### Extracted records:
##########
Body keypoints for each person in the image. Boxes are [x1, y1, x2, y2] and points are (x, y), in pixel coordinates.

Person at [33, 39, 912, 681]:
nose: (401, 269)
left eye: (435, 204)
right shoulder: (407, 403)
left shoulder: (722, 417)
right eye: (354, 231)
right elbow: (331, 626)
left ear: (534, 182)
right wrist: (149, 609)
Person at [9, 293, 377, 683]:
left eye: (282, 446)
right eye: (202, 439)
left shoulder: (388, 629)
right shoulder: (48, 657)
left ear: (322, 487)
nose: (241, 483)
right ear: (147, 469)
##########
### PROBLEM:
Would you copy out each line of the records above where the word "left" occurs?

### SOLUTION TO THIS PROBLEM:
left eye: (435, 204)
left shoulder: (722, 417)
left ear: (534, 182)
left eye: (282, 446)
left shoulder: (388, 629)
left ear: (322, 487)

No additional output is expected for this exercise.